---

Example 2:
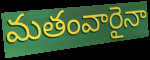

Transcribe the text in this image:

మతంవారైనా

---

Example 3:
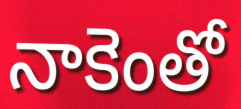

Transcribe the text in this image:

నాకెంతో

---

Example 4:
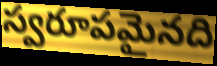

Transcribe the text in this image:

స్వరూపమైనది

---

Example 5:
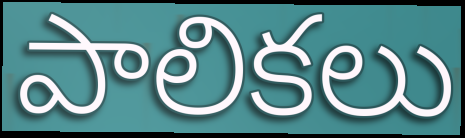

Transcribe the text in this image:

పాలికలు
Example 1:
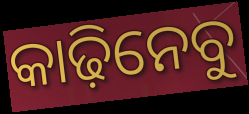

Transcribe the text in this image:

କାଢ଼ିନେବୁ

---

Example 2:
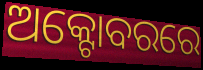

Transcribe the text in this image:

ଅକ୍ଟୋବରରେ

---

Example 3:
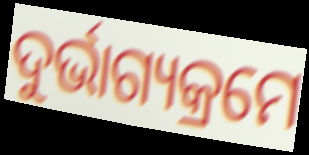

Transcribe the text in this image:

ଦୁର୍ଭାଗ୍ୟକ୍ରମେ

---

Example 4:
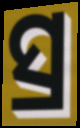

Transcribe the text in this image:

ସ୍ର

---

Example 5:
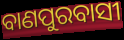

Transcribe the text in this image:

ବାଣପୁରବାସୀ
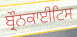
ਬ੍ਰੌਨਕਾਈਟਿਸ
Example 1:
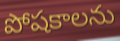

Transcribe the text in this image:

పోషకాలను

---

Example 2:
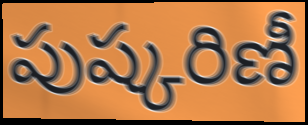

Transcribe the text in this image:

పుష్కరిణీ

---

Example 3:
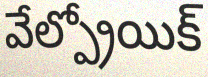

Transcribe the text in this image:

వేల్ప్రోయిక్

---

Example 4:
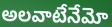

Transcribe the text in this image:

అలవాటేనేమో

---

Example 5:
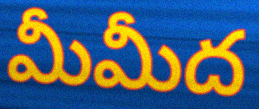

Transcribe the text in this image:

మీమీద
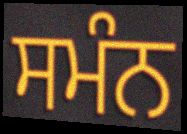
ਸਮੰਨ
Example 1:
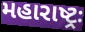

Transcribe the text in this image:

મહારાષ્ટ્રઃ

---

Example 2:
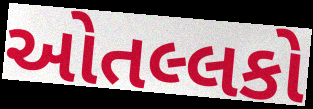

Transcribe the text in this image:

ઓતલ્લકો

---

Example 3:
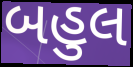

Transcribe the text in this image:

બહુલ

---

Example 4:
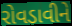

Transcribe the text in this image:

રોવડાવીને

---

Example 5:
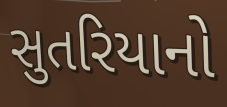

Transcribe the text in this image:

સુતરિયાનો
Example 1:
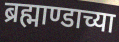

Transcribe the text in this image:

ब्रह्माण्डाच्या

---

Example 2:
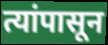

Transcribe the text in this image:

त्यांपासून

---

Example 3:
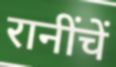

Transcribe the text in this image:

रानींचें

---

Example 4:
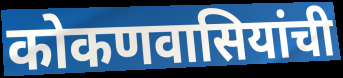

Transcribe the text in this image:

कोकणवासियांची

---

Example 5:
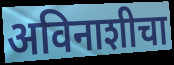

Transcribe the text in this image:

——

* TASK STATEMENT *
Take the listing above and print it exactly, apart from the pictures.

* OUTPUT OF THE TASK *
---

Example 2:

Transcribe the text in this image:

మతంవారైనా

---

Example 3:

Transcribe the text in this image:

నాకెంతో

---

Example 4:

Transcribe the text in this image:

స్వరూపమైనది

---

Example 5:

Transcribe the text in this image:

పాలికలు
Example 1:

Transcribe the text in this image:

କାଢ଼ିନେବୁ

---

Example 2:

Transcribe the text in this image:

ଅକ୍ଟୋବରରେ

---

Example 3:

Transcribe the text in this image:

ଦୁର୍ଭାଗ୍ୟକ୍ରମେ

---

Example 4:

Transcribe the text in this image:

ସ୍ର

---

Example 5:

Transcribe the text in this image:

ବାଣପୁରବାସୀ
ਬ੍ਰੌਨਕਾਈਟਿਸ
Example 1:

Transcribe the text in this image:

పోషకాలను

---

Example 2:

Transcribe the text in this image:

పుష్కరిణీ

---

Example 3:

Transcribe the text in this image:

వేల్ప్రోయిక్

---

Example 4:

Transcribe the text in this image:

అలవాటేనేమో

---

Example 5:

Transcribe the text in this image:

మీమీద
ਸਮੰਨ
Example 1:

Transcribe the text in this image:

મહારાષ્ટ્રઃ

---

Example 2:

Transcribe the text in this image:

ઓતલ્લકો

---

Example 3:

Transcribe the text in this image:

બહુલ

---

Example 4:

Transcribe the text in this image:

રોવડાવીને

---

Example 5:

Transcribe the text in this image:

સુતરિયાનો
Example 1:

Transcribe the text in this image:

ब्रह्माण्डाच्या

---

Example 2:

Transcribe the text in this image:

त्यांपासून

---

Example 3:

Transcribe the text in this image:

रानींचें

---

Example 4:

Transcribe the text in this image:

कोकणवासियांची

---

Example 5:

Transcribe the text in this image:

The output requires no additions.